Android L seems to be the next major architectural change, but I don't think KitKat will be the new Gingerbread, because Google is now requiring OEMs to only launch devices that are 2 versions and/or 9 months old, which will soon mean (going by the new release cycle) just 1 version behind. So the transition for new versions should happen a lot smoother in the future.

2 comments

> by then the market share of Gingerbread should be under 15-20 percent, too

According to the Android dashboard [1], among users of Google Play Gingerbread has a market share of 13.5%

[1] https://developer.android.com/about/dashboards/index.html

I'd like to see what percentage of app sales come from Gingerbread. My guess is that people that are willing to buy apps are not* using a 3 year old phone. (*edited)
A gingerbread phone can by of any age. That's why google is moving towards a new contract for its gapps. Going forward you can only release the current Android or go as far as 2 versions back. So we're on 4.4 now, thus making 4.2 the oldest version for a phone released today (assuming the new contracts are in place).

A few manufacturers went a bit overboard mass producing GB-only phones lately because of how cheap their components are. I'm not sure what this means for the budget phone market now that they need to be 4.2 or higher on release date. From what I've seen, the new budget phone is the low-end Nokia Windows Phone with carriers like Cricket literally giving them away with rebates or charging next to nothing for them like $50, and that's on a no contract plan!

Getting Android out of the GB-era budget ghetto is a good thing. If the Moto E can handle 4.4 then so can everyone else. Supposedly 4.4 uses less ram than previous versions of the 4.x line. The head of google claimed that it can run on 512mb devices.

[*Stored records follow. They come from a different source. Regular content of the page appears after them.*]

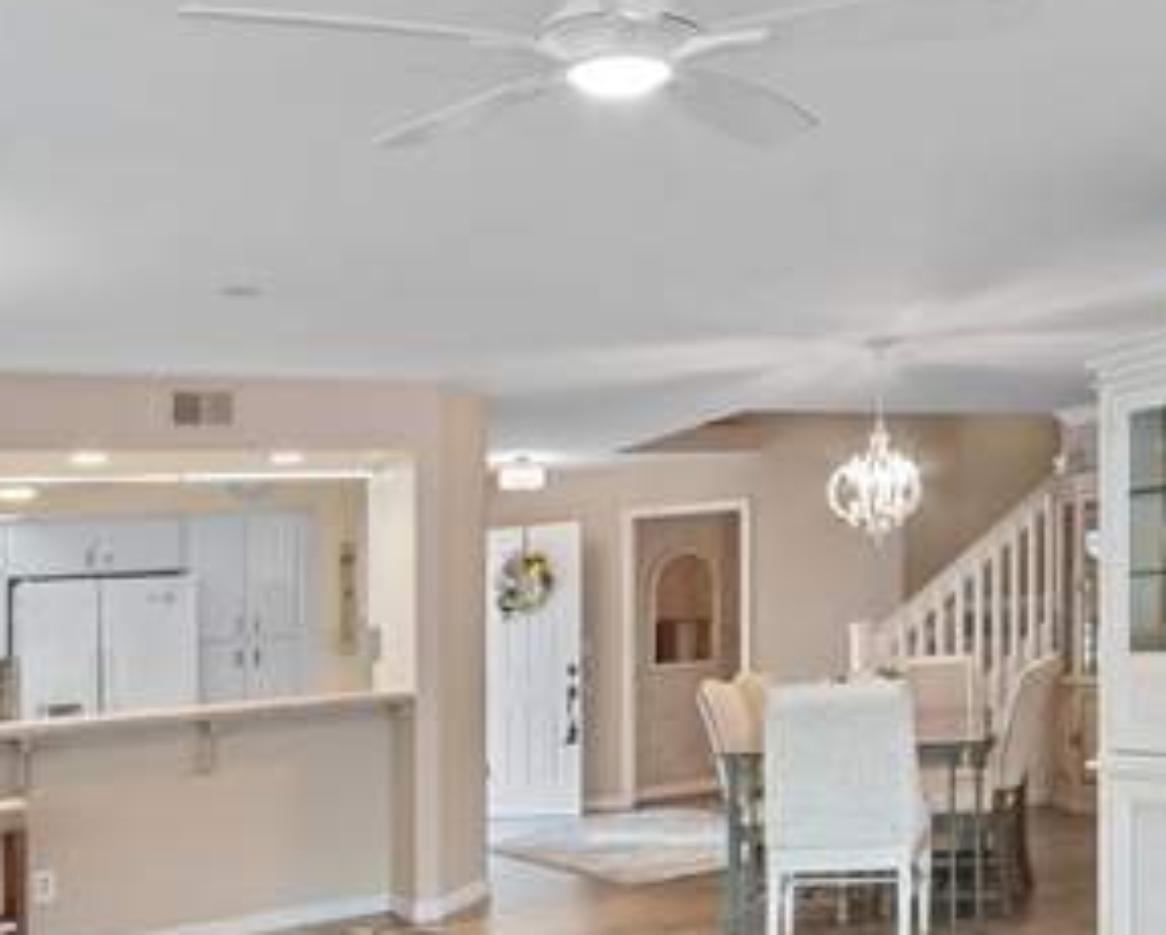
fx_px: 1347
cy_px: 692
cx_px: 761
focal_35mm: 39
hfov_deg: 46.2
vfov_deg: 37.4
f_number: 8
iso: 200
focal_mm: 10
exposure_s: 1/2.5
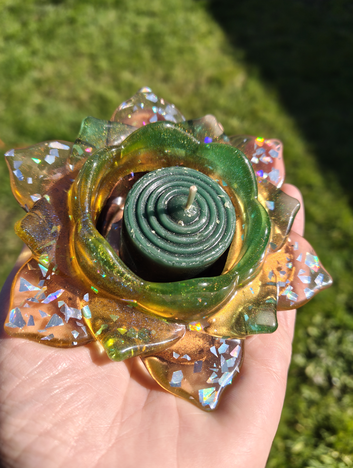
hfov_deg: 56.9
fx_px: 326
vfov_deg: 71.5
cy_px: 234
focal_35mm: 24
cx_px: 176
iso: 50
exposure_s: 1/655
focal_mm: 5.56
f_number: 1.88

They really, really want to kill GB. I imagine there will always be a android budget phone out there, just not no name junk running a near 4 year old OS.

The real question is how many more GB phones are there in the supply chain that will be sold this year and next? Millions? How long will these things be in play? It really does look like there is a real abandoned version of Android that can't survive fragmentation now. Many apps simply will not work. Shame really because I'm sure no one explained to the budget phone buyers that they were buying an ancient OS that can't be upgraded on that system with so little ram.

People are not willing, right? Gingerbread phones are old and underpowered and can't handle the demands of flashy new apps.

I should buy one.

> Google is now requiring OEMs to only launch devices that are 2 versions and/or 9 months old

Are they requiring anything from carriers or phone shops, though? Because everywhere in my town is still selling Gingerbread devices to anyone that doesn't know better.